What to do:
Retype the personal account below in full, word for word, keeping every punctuation mark and paragraph break.

Study text:
──────────────────────────────

All of this, before the age of thirteen. To this day, I have never loved my body. Not once, for even a second. I don’t know if I ever will be able to. To this day, after many years of love and healing, I still struggle. With eating comes guilt. With starvation comes hope. My youth was shattered before it even began. Every time I try to pick up the pieces, they only cut my skin, leaving scars that still remain today.
But I was strong; I could endure the arrows aimed at me. However, the monster was not satisfied; it wanted more.
The main pastor of this church, also my great aunt’s husband, is pretty lousy. Sorry, scratch that. He’s really lousy. From using the church’s money for his wife’s dance studio to not paying the church workers for years, I learned the definition of corruption thanks to him. Only after many years did I finally became aware of all the deep, dark secrets the adults had hidden from us. I now know that the monster did not limit itself to fragile teenage girls.

──────────────────────────────

Exercise data:
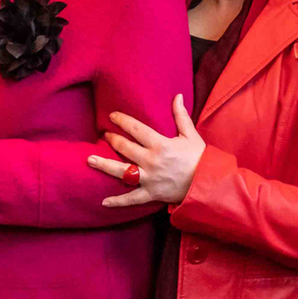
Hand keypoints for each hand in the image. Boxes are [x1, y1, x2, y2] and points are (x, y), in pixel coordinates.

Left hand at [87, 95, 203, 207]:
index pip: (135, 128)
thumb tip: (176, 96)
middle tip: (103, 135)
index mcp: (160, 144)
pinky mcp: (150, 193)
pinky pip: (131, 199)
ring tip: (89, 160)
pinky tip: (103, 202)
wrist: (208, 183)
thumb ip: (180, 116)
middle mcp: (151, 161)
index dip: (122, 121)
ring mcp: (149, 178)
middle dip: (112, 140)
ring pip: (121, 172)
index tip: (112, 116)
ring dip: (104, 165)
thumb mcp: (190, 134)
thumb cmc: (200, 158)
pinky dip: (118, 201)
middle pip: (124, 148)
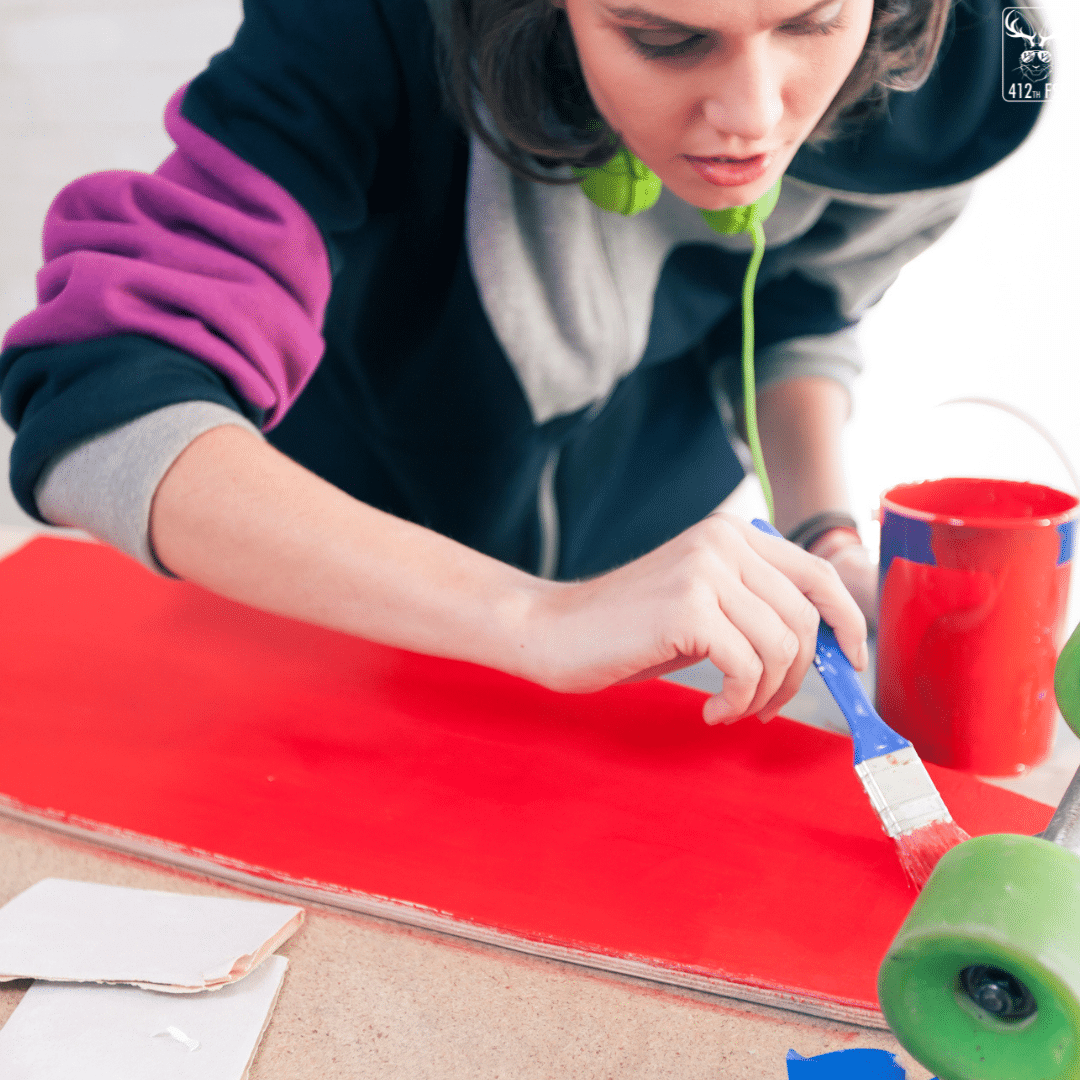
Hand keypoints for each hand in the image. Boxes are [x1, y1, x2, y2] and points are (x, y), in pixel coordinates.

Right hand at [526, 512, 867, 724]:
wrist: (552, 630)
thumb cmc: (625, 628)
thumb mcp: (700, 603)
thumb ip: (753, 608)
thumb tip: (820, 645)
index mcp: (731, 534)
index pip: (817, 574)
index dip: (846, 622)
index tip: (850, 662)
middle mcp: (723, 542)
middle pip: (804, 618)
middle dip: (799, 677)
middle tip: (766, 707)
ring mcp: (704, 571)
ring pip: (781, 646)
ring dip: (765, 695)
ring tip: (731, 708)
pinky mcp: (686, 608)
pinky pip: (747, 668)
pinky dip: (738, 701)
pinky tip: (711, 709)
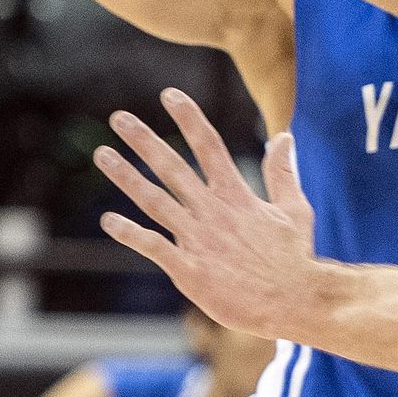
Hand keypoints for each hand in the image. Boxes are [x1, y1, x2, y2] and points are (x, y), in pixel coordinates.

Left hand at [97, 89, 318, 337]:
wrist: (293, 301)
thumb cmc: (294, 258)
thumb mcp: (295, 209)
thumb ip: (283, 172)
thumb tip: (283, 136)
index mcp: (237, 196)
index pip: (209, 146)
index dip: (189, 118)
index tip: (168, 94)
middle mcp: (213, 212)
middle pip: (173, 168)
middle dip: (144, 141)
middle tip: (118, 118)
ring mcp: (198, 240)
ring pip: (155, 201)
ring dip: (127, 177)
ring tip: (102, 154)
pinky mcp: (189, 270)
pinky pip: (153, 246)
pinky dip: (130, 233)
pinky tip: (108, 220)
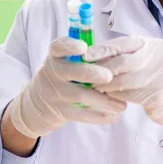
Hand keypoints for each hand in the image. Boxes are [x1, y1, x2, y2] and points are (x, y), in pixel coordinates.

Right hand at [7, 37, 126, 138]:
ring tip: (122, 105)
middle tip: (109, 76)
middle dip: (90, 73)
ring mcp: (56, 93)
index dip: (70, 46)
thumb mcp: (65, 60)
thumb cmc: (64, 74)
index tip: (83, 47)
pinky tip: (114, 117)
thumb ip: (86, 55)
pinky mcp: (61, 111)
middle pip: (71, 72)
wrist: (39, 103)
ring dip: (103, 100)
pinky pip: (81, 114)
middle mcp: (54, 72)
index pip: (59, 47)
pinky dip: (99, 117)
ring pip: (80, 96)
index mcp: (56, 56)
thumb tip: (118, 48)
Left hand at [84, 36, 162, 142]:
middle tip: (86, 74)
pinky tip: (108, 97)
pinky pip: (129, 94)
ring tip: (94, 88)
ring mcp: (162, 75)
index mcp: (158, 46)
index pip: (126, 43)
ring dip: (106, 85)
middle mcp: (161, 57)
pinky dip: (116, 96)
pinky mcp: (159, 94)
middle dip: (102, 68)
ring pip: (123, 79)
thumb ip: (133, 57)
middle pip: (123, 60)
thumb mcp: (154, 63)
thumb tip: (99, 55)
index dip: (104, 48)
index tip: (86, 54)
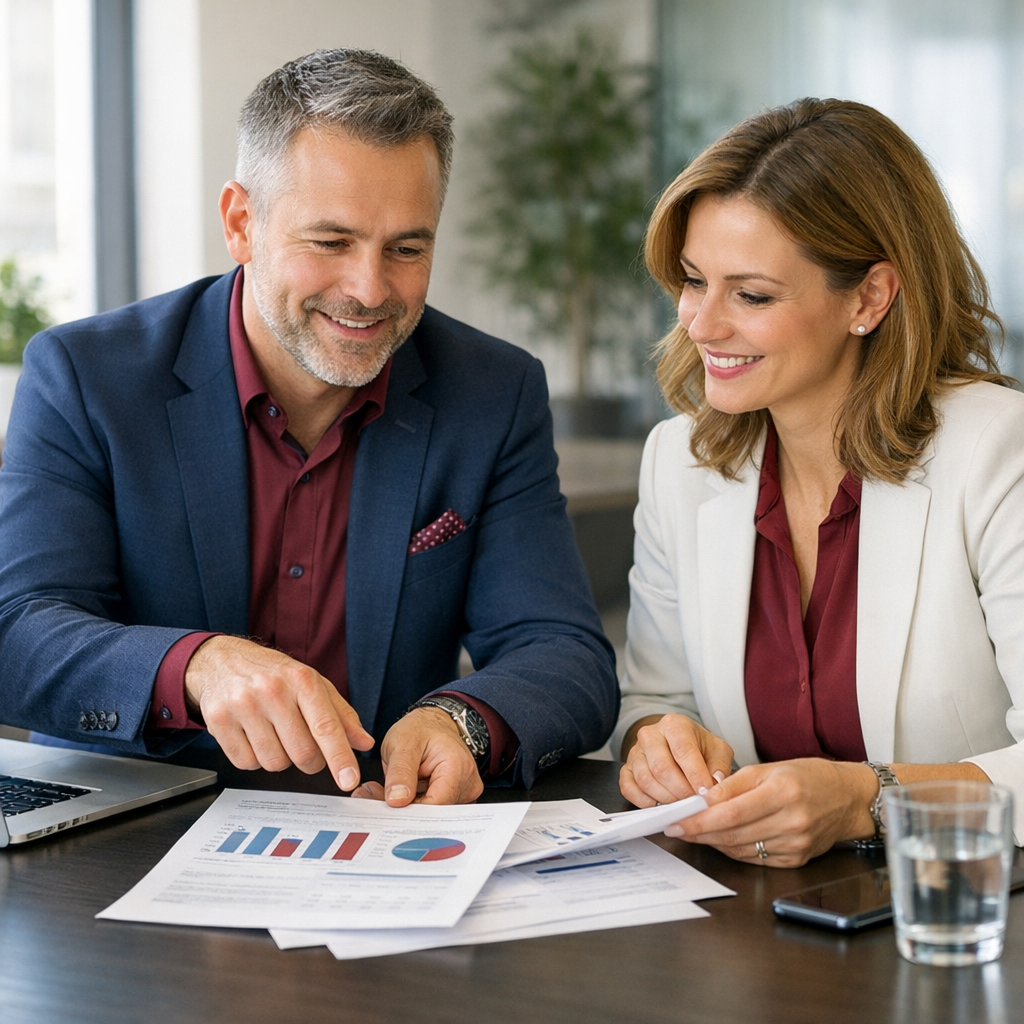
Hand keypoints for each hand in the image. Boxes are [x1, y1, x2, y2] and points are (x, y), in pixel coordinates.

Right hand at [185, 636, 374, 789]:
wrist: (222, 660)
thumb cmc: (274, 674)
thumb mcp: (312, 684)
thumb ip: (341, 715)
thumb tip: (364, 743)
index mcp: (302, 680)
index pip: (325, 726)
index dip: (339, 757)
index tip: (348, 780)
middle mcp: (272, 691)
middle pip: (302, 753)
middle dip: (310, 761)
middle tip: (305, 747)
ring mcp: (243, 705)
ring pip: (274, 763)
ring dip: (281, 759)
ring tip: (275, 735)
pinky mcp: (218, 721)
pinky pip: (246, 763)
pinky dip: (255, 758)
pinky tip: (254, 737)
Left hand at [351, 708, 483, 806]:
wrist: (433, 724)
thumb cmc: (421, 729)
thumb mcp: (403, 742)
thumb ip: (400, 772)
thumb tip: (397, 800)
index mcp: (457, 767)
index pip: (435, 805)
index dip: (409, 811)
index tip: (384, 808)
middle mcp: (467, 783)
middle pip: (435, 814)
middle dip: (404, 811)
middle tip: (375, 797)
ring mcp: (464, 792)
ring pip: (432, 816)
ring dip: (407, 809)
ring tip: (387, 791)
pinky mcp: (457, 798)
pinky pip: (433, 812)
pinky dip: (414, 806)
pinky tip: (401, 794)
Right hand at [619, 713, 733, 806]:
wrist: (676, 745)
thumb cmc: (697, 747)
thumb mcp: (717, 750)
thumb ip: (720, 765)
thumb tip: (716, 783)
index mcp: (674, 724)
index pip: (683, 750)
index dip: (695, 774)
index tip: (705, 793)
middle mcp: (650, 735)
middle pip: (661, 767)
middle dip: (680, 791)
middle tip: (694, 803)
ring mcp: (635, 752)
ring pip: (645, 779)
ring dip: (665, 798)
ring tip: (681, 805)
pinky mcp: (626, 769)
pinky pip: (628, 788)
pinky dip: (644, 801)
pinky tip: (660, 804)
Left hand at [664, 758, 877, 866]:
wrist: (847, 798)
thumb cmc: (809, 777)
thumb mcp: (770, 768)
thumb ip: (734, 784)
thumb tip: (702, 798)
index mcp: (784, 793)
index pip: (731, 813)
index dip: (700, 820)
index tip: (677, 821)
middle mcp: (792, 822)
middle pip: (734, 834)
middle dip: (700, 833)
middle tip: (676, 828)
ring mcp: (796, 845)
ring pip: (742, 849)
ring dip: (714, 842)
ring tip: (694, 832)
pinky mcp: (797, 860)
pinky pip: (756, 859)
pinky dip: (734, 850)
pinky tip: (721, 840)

──────────────────────────────

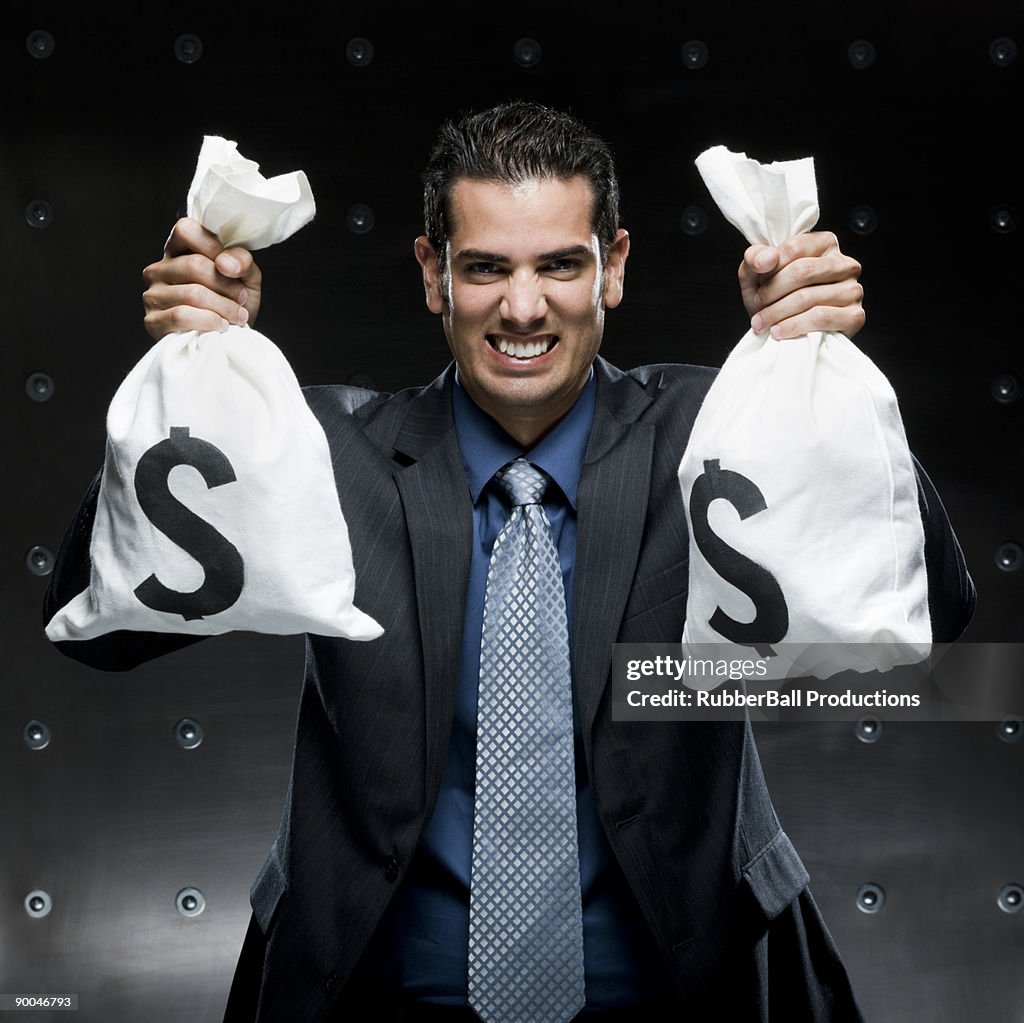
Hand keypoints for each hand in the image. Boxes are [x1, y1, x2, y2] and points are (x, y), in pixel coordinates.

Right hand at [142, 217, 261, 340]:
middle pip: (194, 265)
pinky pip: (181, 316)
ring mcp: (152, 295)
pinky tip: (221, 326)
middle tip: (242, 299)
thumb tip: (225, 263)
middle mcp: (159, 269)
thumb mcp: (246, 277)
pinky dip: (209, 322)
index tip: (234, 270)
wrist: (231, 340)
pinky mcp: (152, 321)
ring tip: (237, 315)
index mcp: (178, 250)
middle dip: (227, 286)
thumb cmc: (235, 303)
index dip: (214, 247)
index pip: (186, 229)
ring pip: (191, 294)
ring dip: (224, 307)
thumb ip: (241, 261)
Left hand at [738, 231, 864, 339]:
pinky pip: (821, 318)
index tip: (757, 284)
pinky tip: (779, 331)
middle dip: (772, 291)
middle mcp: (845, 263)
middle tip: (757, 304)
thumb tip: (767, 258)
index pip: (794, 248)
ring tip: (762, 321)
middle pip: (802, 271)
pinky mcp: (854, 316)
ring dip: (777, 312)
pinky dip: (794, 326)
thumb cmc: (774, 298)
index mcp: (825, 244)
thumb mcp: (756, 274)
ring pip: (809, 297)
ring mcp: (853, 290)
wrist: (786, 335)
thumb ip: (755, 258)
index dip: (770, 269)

──────────────────────────────

Expected answer:
All of this, before the age of thirteen. To this day, I have never loved my body. Not once, for even a second. I don’t know if I ever will be able to. To this day, after many years of love and healing, I still struggle. With eating comes guilt. With starvation comes hope. My youth was shattered before it even began. Every time I try to pick up the pieces, they only cut my skin, leaving scars that still remain today.
But I was strong; I could endure the arrows aimed at me. However, the monster was not satisfied; it wanted more.
The main pastor of this church, also my great aunt’s husband, is pretty lousy. Sorry, scratch that. He’s really lousy. From using the church’s money for his wife’s dance studio to not paying the church workers for years, I learned the definition of corruption thanks to him. Only after many years did I finally became aware of all the deep, dark secrets the adults had hidden from us. I now know that the monster did not limit itself to fragile teenage girls.